Science History Comes Alive at the Royal Society

Wow. Just wow.

Nearly three and a half centuries of scientific study and achievement is now available online in the Royal Society Journals Digital Archive following its official launch this week. This is the longest-running and arguably most influential journal archive in Science, including all the back articles of both Philosophical Transactions and Proceedings.

For the first time the Archive provides online access to all journal content, from Volume One, Issue One in March 1665 until the latest modern research published today ahead of print. And until December the archive is freely available to anyone on the internet to explore.

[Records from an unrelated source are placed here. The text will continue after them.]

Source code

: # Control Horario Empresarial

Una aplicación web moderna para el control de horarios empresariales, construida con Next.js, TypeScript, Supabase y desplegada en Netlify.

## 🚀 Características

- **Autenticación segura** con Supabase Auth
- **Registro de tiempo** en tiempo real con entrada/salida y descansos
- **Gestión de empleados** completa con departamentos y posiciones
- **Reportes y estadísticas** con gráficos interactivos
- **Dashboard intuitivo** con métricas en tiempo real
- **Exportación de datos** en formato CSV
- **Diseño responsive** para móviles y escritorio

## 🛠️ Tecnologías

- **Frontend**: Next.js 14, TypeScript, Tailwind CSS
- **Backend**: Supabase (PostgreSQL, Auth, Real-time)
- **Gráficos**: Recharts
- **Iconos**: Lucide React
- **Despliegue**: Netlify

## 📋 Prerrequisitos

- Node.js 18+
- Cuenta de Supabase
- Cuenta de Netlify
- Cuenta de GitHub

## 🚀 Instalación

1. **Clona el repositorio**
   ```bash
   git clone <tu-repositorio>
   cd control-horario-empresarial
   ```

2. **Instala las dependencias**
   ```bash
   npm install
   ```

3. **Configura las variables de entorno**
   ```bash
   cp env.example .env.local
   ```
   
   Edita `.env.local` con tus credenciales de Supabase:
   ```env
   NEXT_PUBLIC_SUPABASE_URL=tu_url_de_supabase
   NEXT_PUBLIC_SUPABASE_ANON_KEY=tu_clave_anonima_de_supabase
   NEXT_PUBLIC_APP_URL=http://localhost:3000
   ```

Spanning nearly 350 years of continuous publishing, the archive of nearly 60,000 articles includes ground-breaking research and discovery from many renowned scientists including: Bohr, Boyle, Bragg, Cajal, Cavendish, Chandrasekhar, Crick, Dalton, Darwin, Davy, Dirac, Faraday, Fermi, Fleming, Florey, Fox Talbot, Franklin, Halley, Hawking, Heisenberg, Herschel, Hodgkin, Hooke, Huxley, Joule, Kelvin, Krebs, Liebnitz, Linnaeus, Lister, Mantell, Marconi, Maxwell, Newton, Pauling, Pavlov, Pepys, Priestley, Raman, Rutherford, Schrodinger, Turing, van Leeuwenhoek, Volta, Watt, Wren, and many, many more influential science thinkers up to the present day.

The scientists listed above include many who count as true pioneers of manufacturing — Faraday, Marconi, Volta, Watt — and for those (of us) of a non-scientific bent, the annals are of grand historic interest in and of themselves.

We could bemoan the access becoming paid-only in December, but that’s still a generous two months of free exploration. (Marconi worked on space telegraphy, not radio? How interesting.)